Beatrice Mary Barth was born in London, England, on 11 May 1877, the first of seven children of Ellen Thompson and her husband, Arthur James Barth, a professor of music. The family emigrated to New Zealand in 1881. Arthur Barth had been organist at St Mary Abbots, London, and in Dunedin was appointed organist to All Saints' Church, then to First Church, and later to Knox Church. He became a well-known local musician.
Beatrice Barth was educated by tutors and later she taught the piano privately. She was 'an avid reader and approached her teaching with a scholarly appreciation of cultural values'. Her father died in 1905 and in order to help her mother support her family, she took over his three rooms in Princes Street. Three of her sisters also began to give music lessons and one of them, Ruby, later recalled that these were 'hard times…no money for extras, or sometimes even for the essentials'.
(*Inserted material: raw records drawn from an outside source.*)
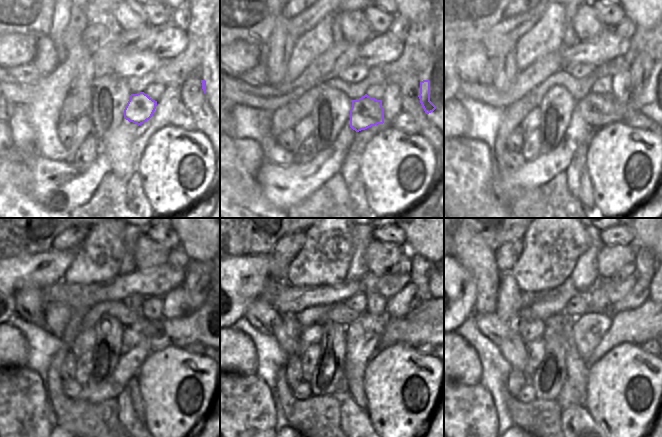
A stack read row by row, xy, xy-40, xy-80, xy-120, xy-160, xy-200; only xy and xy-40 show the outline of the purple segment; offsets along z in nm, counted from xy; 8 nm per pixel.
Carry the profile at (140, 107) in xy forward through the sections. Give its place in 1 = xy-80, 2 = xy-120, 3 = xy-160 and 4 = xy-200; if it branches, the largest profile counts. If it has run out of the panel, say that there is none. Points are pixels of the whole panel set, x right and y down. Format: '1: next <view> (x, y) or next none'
1: next xy-80 (598, 111)
2: next xy-120 (180, 332)
3: next xy-160 (423, 322)
4: next xy-200 (637, 326)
After a time, music examiners recognised that Beatrice Barth and her sisters, Irene and Ruby, had developed a common teaching style, and suggested they work more closely together in a music school. As a consequence, Beatrice, assisted by Irene, founded the Barth Pianoforte Music School (later known as the Barth School of Music) in 1921. Eighteen months later Ruby joined them. They divided the work according to the stages of the pupils: Ruby taught the beginners, Irene took pupils up to grade eight level and Beatrice took the advanced learners through their diploma courses. Under Beatrice's firm direction the Barth sisters built a thriving music-teaching practice, which had a positive influence on Dunedin's musical community and cultural life for several generations.
The sisters had a room each on the top floor of the Bristol Piano Company building for individual lessons, and they had a classroom where they taught theory to the younger pupils. This was also used for meetings to which speakers such as Frances Ross, principal of Columba College, and the Reverend William Hewitson, from Knox College, were invited. They employed a few of their best pupils to teach theory and some senior pupils took their own rooms in the complex. One of the young theory teachers, Jean Hendry, became a leading school music teacher in Otago.
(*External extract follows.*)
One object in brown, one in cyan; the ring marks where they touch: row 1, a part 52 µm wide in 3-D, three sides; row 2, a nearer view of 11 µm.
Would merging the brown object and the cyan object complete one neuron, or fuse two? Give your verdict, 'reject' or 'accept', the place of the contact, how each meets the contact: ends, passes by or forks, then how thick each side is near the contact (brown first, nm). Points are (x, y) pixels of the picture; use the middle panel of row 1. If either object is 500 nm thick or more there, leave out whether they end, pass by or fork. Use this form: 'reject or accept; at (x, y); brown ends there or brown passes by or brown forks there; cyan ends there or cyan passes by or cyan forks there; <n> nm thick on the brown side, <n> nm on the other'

Beatrice Barth and her sisters took an active part in the Society of Women Musicians of Otago, which was an important support group for professional women music teachers and their pupils. Beatrice was a founding member in 1925 and became its second president in 1928; Irene and Ruby also served as president. All three became life members.
Like her father, Beatrice Barth was active in the administration of the Dunedin Centre of Trinity College of Music, London. He had initiated its establishment in 1896 and become the first secretary. When he died, she was appointed in his place and was voted on to the committee in 1941. Her sister Irene replaced her as secretary in 1939, becoming the third member of the Barth family in succession to hold the position. Examination entries grew from 36 in 1896 to exceed 1,000 in 1946. A large number of examination candidates were from the Barth School of Music. In recognition of Beatrice's long-standing record of over 30 years as secretary, the college in 1925 conferred upon her the Fellowship of Trinity College, London, as an honorary degree.
The Barth School of Music was one of the main music-teaching centres of Dunedin until it closed in 1972, and its influence is still apparent in succeeding generations of music teachers. The school was known for its consistently high standards and academic rigour. Said to have been fun-loving and kind, Beatrice Barth as a teacher was thorough, inspiring and dedicated. However, she was uncompromising and rarely praised success in her pupils for fear that it would make them conceited. She did not marry and died in Dunedin on 14 January 1966.